* EXTRACTED INFORMATION

------

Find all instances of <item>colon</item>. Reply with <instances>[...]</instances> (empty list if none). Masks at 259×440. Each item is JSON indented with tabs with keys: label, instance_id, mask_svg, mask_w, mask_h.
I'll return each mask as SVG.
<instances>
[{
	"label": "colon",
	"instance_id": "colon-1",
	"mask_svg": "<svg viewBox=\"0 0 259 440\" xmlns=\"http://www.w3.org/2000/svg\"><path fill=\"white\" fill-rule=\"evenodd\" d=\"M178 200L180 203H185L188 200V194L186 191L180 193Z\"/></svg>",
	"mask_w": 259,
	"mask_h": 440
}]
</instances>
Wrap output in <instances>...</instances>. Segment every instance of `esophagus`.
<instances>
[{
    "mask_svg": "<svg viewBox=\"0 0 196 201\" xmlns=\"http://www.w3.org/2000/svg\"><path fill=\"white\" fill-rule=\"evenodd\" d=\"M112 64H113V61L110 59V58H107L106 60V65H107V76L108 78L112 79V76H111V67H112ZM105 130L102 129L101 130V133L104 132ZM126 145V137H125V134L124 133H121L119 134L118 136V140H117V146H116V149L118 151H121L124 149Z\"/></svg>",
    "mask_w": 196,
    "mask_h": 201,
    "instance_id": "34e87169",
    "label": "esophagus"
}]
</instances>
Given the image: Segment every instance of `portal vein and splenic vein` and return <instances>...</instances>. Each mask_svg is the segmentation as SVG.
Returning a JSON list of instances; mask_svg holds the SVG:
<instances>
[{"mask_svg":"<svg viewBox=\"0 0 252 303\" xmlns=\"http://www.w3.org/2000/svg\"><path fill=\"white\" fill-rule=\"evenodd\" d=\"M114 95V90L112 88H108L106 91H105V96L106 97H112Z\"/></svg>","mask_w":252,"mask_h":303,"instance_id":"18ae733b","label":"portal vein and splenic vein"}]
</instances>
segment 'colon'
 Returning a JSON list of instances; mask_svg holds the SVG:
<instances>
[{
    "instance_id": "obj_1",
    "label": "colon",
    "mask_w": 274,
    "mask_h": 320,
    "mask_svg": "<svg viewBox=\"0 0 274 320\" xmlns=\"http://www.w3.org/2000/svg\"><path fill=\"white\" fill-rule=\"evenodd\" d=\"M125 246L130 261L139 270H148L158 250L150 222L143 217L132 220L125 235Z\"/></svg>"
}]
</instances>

------

* TASK TO CARRY OUT
Render every line of all the entries above as a JSON list of strings, one string per line, and leave out any blank lines.

* WRITTEN ANSWER
[
  "Find all instances of <item>colon</item>. Reply with <instances>[...]</instances> (empty list if none). Masks at 259×440. Each item is JSON indented with tabs with keys: label, instance_id, mask_svg, mask_w, mask_h.",
  "I'll return each mask as SVG.",
  "<instances>",
  "[{",
  "\t\"label\": \"colon\",",
  "\t\"instance_id\": \"colon-1\",",
  "\t\"mask_svg\": \"<svg viewBox=\\\"0 0 259 440\\\" xmlns=\\\"http://www.w3.org/2000/svg\\\"><path fill=\\\"white\\\" fill-rule=\\\"evenodd\\\" d=\\\"M178 200L180 203H185L188 200V194L186 191L180 193Z\\\"/></svg>\",",
  "\t\"mask_w\": 259,",
  "\t\"mask_h\": 440",
  "}]",
  "</instances>",
  "Wrap output in <instances>...</instances>. Segment every instance of `esophagus`.",
  "<instances>",
  "[{",
  "    \"mask_svg\": \"<svg viewBox=\\\"0 0 196 201\\\" xmlns=\\\"http://www.w3.org/2000/svg\\\"><path fill=\\\"white\\\" fill-rule=\\\"evenodd\\\" d=\\\"M112 64H113V61L110 59V58H107L106 60V65H107V76L108 78L112 79V76H111V67H112ZM105 130L102 129L101 130V133L104 132ZM126 145V137H125V134L124 133H121L119 134L118 136V140H117V146H116V149L118 151H121L124 149Z\\\"/></svg>\",",
  "    \"mask_w\": 196,",
  "    \"mask_h\": 201,",
  "    \"instance_id\": \"34e87169\",",
  "    \"label\": \"esophagus\"",
  "}]",
  "</instances>",
  "Given the image: Segment every instance of `portal vein and splenic vein` and return <instances>...</instances>. Each mask_svg is the segmentation as SVG.",
  "Returning a JSON list of instances; mask_svg holds the SVG:",
  "<instances>",
  "[{\"mask_svg\":\"<svg viewBox=\\\"0 0 252 303\\\" xmlns=\\\"http://www.w3.org/2000/svg\\\"><path fill=\\\"white\\\" fill-rule=\\\"evenodd\\\" d=\\\"M114 95V90L112 88H108L106 91H105V96L106 97H112Z\\\"/></svg>\",\"mask_w\":252,\"mask_h\":303,\"instance_id\":\"18ae733b\",\"label\":\"portal vein and splenic vein\"}]",
  "</instances>",
  "segment 'colon'",
  " Returning a JSON list of instances; mask_svg holds the SVG:",
  "<instances>",
  "[{",
  "    \"instance_id\": \"obj_1\",",
  "    \"label\": \"colon\",",
  "    \"mask_w\": 274,",
  "    \"mask_h\": 320,",
  "    \"mask_svg\": \"<svg viewBox=\\\"0 0 274 320\\\" xmlns=\\\"http://www.w3.org/2000/svg\\\"><path fill=\\\"white\\\" fill-rule=\\\"evenodd\\\" d=\\\"M125 246L130 261L139 270H148L158 250L150 222L143 217L132 220L125 235Z\\\"/></svg>\"",
  "}]",
  "</instances>"
]